Frauen führen anders als Männer.© Monkey Business - Fotolia.com

Gerade unter Frauen, die es bis an die Spitze eines Unternehmens geschafft haben, ist die Quote umstritten. Doch unter den Chefinnen steigt die Zahl der Befürworterinnen. Wie Unternehmen davon profitieren können, zeigt ein Beispiel beim Technologieunternehmen Bosch.

Die Frauenquote steht zwar im Koalitionsvertrag, doch der Glaubenskrieg um die Quote für Führungsgremien tobt nach wie vor. Die Industrieverbände bäumen sich auf. Die CSU unkt: Wenn die Quote kommt, wird das Wirtschaftswachstum noch mehr einbrechen. 
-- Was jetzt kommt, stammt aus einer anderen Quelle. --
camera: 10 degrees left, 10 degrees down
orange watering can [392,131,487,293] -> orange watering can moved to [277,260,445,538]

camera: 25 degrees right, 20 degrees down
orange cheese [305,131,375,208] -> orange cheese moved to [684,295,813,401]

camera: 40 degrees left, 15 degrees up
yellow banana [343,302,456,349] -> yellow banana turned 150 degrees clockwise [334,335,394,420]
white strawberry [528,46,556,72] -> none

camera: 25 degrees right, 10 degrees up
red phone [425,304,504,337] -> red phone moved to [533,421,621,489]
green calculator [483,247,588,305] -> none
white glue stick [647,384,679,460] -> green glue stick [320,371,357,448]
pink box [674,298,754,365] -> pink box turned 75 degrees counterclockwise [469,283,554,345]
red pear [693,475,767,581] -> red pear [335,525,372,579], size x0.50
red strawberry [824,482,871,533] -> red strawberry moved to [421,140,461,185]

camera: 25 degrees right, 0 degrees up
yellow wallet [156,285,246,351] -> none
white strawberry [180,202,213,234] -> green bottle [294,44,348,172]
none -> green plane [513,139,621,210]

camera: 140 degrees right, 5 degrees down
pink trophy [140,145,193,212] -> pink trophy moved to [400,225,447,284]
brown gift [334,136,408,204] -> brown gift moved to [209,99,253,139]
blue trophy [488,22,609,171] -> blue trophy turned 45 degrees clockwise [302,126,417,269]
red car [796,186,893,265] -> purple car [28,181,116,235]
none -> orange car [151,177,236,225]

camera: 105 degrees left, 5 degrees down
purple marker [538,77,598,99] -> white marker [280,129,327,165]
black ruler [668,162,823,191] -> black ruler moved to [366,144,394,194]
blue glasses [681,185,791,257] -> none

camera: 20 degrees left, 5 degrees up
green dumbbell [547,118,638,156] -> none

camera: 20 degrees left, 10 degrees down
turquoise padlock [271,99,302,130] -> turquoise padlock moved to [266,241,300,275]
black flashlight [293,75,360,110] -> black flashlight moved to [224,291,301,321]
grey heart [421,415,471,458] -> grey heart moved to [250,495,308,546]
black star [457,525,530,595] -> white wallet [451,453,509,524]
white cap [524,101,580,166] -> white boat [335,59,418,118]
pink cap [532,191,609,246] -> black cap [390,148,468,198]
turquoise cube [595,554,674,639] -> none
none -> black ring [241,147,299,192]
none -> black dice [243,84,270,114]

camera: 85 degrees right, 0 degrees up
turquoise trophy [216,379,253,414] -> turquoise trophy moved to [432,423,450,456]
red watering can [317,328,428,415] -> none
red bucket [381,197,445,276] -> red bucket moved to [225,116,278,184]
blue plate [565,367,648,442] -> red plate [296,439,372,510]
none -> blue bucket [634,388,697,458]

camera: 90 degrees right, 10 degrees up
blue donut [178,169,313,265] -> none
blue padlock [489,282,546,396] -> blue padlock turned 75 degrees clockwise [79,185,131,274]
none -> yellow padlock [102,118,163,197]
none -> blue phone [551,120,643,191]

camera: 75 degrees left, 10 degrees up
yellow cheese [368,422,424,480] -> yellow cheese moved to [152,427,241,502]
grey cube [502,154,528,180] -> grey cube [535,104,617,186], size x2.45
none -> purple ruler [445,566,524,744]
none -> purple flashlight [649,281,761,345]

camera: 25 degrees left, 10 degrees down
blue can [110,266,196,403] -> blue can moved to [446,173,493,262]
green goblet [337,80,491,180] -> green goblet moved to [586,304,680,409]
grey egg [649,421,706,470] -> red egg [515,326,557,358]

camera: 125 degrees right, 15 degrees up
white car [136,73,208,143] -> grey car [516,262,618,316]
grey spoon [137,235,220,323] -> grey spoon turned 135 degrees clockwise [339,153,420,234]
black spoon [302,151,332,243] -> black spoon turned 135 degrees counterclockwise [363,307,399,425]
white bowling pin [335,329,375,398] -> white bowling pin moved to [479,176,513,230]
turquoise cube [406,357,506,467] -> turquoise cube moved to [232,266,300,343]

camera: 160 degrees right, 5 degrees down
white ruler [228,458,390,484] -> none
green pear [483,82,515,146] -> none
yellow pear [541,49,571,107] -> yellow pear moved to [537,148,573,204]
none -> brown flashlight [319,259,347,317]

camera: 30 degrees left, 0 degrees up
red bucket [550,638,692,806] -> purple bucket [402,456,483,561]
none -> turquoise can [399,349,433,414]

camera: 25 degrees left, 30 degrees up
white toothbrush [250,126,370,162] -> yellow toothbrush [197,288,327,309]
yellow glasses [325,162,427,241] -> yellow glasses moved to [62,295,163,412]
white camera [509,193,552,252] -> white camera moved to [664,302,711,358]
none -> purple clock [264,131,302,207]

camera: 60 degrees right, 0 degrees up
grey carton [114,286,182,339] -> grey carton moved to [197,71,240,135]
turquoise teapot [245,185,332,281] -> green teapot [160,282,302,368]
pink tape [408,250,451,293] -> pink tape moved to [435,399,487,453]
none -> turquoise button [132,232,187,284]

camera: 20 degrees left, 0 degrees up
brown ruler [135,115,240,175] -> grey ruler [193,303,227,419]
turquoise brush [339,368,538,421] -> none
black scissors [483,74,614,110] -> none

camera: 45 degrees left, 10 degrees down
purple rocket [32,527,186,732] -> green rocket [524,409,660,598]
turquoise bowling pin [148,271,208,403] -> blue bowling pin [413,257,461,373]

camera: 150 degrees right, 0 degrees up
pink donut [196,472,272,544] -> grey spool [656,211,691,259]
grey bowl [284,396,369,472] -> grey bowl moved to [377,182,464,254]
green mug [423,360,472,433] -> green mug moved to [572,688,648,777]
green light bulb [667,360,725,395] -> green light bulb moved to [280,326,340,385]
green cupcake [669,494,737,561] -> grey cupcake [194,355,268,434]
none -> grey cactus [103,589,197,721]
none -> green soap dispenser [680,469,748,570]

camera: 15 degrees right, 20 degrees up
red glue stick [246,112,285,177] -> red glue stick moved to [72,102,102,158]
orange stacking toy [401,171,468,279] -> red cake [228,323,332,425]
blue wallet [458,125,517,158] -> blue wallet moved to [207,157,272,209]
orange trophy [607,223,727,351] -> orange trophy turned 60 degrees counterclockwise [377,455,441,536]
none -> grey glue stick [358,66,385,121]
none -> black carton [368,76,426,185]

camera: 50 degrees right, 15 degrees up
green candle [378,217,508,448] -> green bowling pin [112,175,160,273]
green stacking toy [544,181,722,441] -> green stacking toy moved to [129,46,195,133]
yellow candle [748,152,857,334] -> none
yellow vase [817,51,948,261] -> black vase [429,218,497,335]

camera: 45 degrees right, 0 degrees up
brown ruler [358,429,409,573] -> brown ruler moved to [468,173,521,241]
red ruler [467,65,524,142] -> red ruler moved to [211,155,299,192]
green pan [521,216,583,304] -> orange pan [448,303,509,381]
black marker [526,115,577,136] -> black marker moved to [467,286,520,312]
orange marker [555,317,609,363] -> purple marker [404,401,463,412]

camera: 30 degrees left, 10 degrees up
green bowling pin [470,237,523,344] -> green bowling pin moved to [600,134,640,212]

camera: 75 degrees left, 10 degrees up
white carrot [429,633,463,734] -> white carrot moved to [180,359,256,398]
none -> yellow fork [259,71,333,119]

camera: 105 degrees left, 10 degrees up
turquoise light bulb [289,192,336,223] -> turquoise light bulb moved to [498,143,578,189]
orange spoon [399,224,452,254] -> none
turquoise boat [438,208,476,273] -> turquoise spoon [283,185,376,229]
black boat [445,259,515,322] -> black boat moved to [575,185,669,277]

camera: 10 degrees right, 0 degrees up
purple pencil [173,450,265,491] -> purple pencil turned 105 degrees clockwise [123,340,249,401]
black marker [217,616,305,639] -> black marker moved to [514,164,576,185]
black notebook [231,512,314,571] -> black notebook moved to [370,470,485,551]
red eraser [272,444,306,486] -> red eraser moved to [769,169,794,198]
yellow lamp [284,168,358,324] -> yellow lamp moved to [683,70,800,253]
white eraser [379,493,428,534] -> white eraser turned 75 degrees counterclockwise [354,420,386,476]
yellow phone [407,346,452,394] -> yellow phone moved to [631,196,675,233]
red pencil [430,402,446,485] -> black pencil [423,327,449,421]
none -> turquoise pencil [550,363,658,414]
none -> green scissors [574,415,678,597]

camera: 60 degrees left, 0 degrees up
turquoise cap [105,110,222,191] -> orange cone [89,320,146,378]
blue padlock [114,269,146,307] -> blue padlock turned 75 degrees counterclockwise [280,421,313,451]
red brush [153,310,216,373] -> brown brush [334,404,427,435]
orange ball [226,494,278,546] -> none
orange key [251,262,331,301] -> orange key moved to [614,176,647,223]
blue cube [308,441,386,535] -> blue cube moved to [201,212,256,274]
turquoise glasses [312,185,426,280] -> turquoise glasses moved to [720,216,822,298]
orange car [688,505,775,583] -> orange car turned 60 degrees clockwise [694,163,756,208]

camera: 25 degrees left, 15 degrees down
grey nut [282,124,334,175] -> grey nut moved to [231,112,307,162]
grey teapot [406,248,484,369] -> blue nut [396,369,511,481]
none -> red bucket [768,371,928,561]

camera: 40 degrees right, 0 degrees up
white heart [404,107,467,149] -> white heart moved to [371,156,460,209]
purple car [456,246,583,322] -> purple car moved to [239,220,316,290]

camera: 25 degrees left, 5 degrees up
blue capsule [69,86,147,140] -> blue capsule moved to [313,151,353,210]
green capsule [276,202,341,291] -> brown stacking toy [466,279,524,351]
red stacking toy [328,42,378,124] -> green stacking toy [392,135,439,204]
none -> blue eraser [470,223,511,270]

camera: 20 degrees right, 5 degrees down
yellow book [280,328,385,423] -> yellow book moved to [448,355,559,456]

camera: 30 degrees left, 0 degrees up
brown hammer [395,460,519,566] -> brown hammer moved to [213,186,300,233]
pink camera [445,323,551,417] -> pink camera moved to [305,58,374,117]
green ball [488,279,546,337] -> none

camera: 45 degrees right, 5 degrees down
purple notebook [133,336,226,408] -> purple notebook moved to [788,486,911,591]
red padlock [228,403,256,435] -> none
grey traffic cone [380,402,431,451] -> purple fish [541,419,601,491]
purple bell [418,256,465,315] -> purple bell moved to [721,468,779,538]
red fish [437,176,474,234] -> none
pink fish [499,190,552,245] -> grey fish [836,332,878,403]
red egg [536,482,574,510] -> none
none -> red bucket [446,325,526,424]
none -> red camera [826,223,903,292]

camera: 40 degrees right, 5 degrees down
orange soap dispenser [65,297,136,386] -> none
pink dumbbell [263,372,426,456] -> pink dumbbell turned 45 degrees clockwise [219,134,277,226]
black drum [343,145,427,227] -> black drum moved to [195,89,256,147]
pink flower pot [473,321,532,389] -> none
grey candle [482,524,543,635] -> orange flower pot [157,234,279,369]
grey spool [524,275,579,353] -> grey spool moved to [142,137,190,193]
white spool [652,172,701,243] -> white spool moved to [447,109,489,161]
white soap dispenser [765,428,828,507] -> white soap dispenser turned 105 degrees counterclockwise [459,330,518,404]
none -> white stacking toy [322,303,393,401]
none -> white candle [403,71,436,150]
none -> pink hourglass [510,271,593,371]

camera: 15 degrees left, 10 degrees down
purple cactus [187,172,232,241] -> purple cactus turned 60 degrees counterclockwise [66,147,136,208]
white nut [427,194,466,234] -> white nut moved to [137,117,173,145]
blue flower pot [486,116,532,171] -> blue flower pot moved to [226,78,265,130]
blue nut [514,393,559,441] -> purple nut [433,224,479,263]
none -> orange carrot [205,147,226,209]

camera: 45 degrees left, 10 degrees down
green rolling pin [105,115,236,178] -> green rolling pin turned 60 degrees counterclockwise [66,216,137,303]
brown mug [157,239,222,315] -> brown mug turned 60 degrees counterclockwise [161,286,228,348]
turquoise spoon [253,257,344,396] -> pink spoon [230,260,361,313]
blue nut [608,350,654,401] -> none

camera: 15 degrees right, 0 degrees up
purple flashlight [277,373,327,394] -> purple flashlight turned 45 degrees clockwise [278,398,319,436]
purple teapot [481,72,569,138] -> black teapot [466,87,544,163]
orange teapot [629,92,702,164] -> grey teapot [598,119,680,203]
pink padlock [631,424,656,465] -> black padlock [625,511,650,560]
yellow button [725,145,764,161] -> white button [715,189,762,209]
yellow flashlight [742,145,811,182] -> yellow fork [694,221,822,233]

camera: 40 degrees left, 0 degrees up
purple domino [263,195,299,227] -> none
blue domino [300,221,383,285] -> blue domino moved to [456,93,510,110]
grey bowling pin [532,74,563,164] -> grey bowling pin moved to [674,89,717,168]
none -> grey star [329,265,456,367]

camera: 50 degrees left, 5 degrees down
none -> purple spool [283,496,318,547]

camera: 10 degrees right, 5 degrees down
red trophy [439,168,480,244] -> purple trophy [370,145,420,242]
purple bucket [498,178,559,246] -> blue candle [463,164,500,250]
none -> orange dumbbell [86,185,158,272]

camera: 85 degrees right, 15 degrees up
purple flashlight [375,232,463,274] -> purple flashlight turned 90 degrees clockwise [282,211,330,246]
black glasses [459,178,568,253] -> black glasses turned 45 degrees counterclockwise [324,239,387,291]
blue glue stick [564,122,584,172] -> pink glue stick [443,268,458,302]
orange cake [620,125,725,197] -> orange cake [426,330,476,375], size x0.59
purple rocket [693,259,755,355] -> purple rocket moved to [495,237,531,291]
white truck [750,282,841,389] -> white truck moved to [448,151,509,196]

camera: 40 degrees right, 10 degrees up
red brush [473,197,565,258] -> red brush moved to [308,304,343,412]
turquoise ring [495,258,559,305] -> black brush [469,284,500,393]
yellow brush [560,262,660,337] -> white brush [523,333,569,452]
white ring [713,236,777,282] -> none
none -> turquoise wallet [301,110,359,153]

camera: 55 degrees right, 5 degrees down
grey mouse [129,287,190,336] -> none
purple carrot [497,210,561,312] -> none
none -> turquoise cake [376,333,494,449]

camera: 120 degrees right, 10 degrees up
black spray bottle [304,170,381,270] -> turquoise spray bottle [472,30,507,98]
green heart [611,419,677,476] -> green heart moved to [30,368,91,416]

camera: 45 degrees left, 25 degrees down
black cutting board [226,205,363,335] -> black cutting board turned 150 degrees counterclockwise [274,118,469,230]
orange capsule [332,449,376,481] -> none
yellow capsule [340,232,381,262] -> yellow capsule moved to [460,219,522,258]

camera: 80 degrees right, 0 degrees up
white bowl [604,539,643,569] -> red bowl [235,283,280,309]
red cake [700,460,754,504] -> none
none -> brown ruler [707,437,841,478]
Bundeskanzlerin Angela Merkel (CDU), das merkt man ihr an diesem trüben Oktobertag deutlich an, hat keine Lust mehr auf dieses Thema. Nicht, weil sie selbst die „gläserne Decke“ schon vor vielen Jahren durchstoßen hat, sondern weil es dazu einfach nichts Originelles mehr zu sagen gibt. Während eines Treffens mit weiblichen Führungskräften, die sie ins Bundeskanzleramt eingeladen hat, hört sie zwar aufmerksam zu und nickt auch gelegentlich. Doch so kämpferisch wie Bundesministerin Manuela Schwesig (SPD), die neben ihr sitzt, wirkt die mächtigste Frau im Staat nicht.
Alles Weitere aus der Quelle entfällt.